Ketika datang di hadapan Mega, Ahok terlihat merobek tradisi: “jangan pernah manyakiti Mega, ia tidak pernah memaafkan anda”. Tetapi Ahok tidak peduli kepada Megawati dengan dendam kesumatnya. Ahok tidak belajar kepada mantan Presiden SBY yang menjadi korban dendam Megawati. Sejak 2004 lalu saat keduanya berseteru, Megawati tidak pernah mau bicara langsung kepada SBY. Ia masih dendam karena SBY melengserkan dirinya sebagai presiden. Padahal SBY adalah hanya menteri yang diangkatnya. Sakitnya tuh di sini.
Ahok juga tidak belajar ketika Jokowi yang sudah menjadi Presiden sekalipun, Mega harus tetap disembah. Ketika Jokowi tidak melakukannya, Mega membanting Jokowi dengan menyebutnya hanya petugas partai. Ia lalu menjegal Jokowi untuk tidak mengucapkan sebuah pidato di kongres PDIP beberapa waktu lalu. Belakangan diketahui, itulah konsep sebuah pidato seorang Presiden RI yang tidak pernah diucapkan. Sadisnya. Tetapi Ahok tidak takut, ia menantang Megawati. Gue adalah seorang pejuang, bukan seorang penjilat.

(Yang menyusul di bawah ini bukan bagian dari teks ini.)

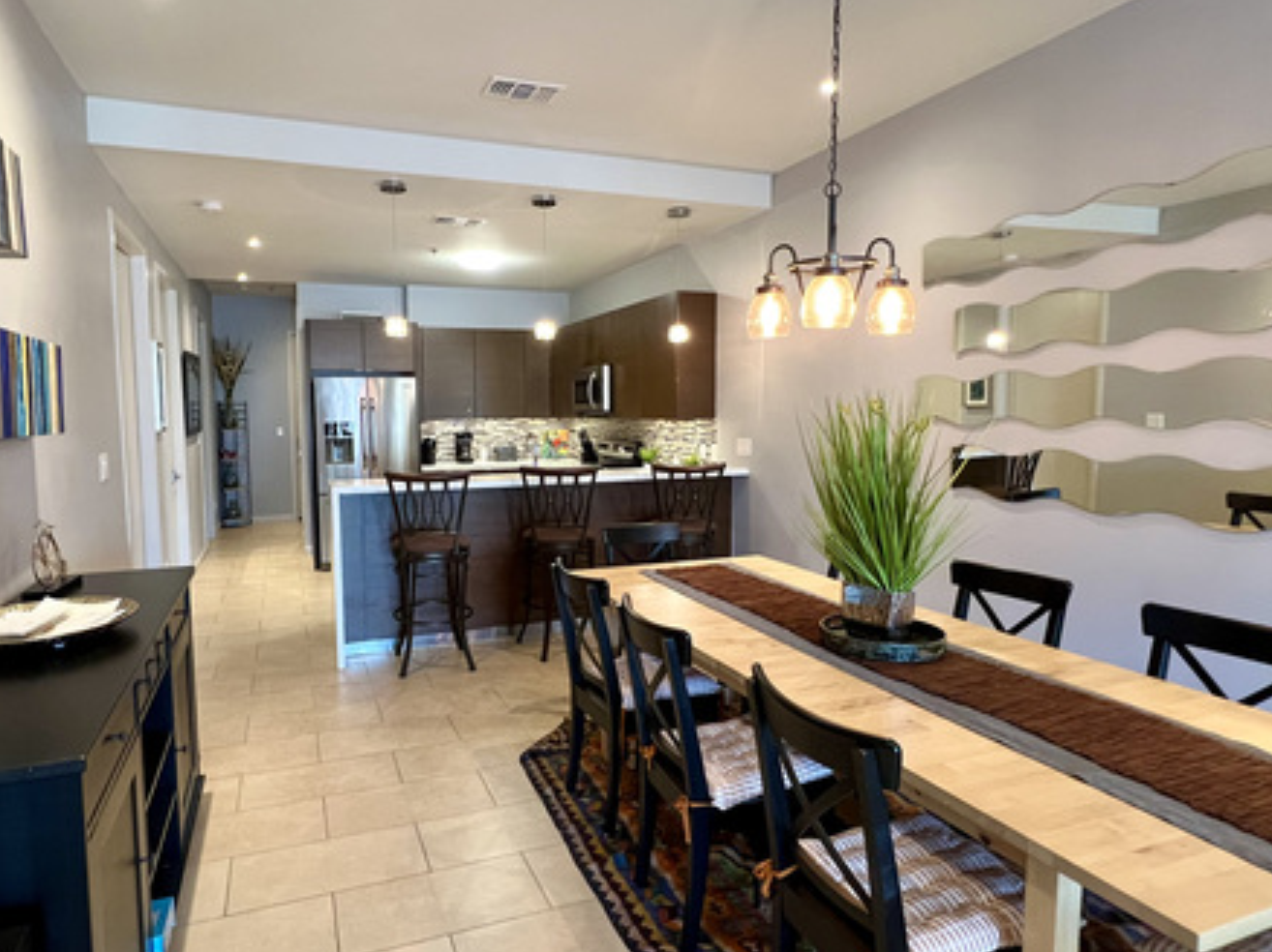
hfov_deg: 84.2
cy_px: 482
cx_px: 552
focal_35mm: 19
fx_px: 698
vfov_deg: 68.6
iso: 400
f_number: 1.8
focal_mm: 1.57
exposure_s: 1/60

Jika para kepala daerah selama ini takut dipanggil oleh komisi III DPR Senayan dan tidak berani beragumentasi melawan mereka di depan publik, Ahok sebaliknya. Ketika Ahok tahu bahwa para anggota DPR Senayan mulai bermain politik dan mencari-cari alasan untuk memanggilnya terkait Kalijodo, prostitusi di Hotel Alexis dan seterusnya, Ahok malah lebih galak dari mereka. Jika mereka bagai ‘anjing yang menggonggong’ Ahok bertindak bagai ‘singa yang mengaum’. Ahok skak dan memanggil mereka sebagai anggota DPR baru yang ‘belagu’ tak tahu prosedur dan mekanisme kerja mereka. Jadilah anggota DPR Senayan ribut luar biasa karena tersinggung. Lalu merekapun tidak fokus bekerja dan tidak menghasilkan apapun di DPR sana.

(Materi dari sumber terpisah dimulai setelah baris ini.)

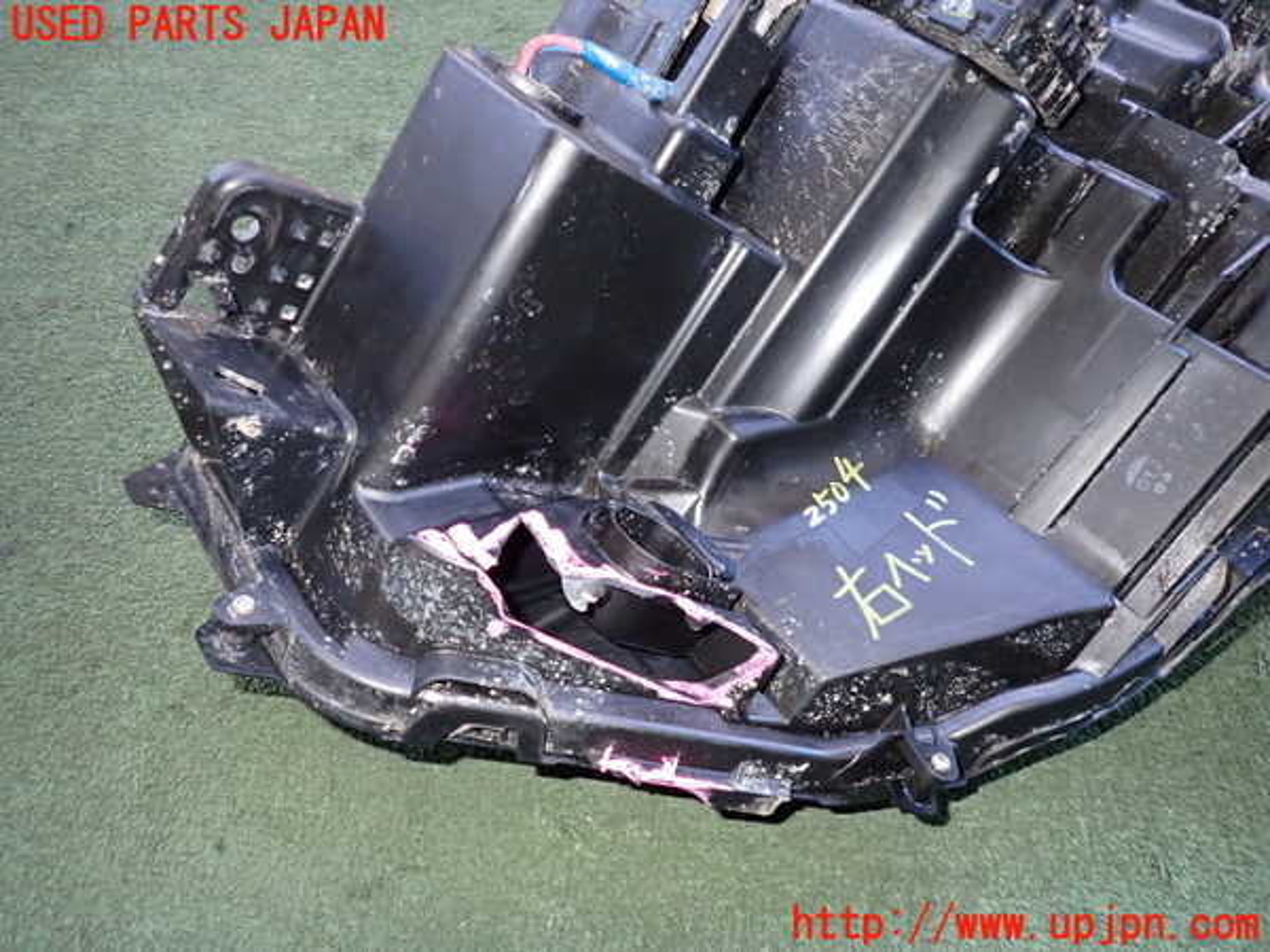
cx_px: 635
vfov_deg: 54.9
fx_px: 917
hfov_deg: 69.4
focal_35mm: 25
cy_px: 476
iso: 500
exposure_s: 1/30
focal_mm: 4.5
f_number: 5.6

Jika seorang politisi datang menyembah Karni Ilyas di ILC TV One agar tidak menyudutkannya, malah Ahok sebaliknya, ia tidak menghadirinya. Ahok seolah membiarkan Karny Ilyas berimprovisasi dengan bebas mengundang nara sumber yang itu-itu saja seperti Ratna Sarumpaet, dan seterus ngomong bebas tanpa ada yang membantah. Ahok seolah mengajari publik silahkan tonton lelucon di TV One sebebasnya sambil menyaksikan kemenangan semu mereka . Ahok seolah membiarkan orang-orang di sana memaki dirinya dan temannya agar semua terbuka kepada publik siapa orang-orang pengecut yang hanya ngomong doang dan pintar mengkritik tanpa kerja sama sekali. Biarkan mereka puas menghadirkan pengadilan TV One yang memang beda, punya cirri khas kedunguannya sendiri.
Ketika Ahok merobek-robek semua tradisi yang sudah ada, semua menjadi ribut, semua kebakaran jenggot. Benar, robekan tradisi yang dilakukan Ahok, tiba-tiba menimbulkan efek dahsyat luar biasa. Para politisi ribut tersinggung, para pemilik partai merasa dicampakkan, para pejabat seolah-olah disemprot dengan air panas, para pengamat merasa disepelekan. Lalu mereka satu suara, bagaikan koor bersuara bass, tenor, alto, baritone, sopran, lengserkan Ahok, lawan Ahok dengan cara apapun.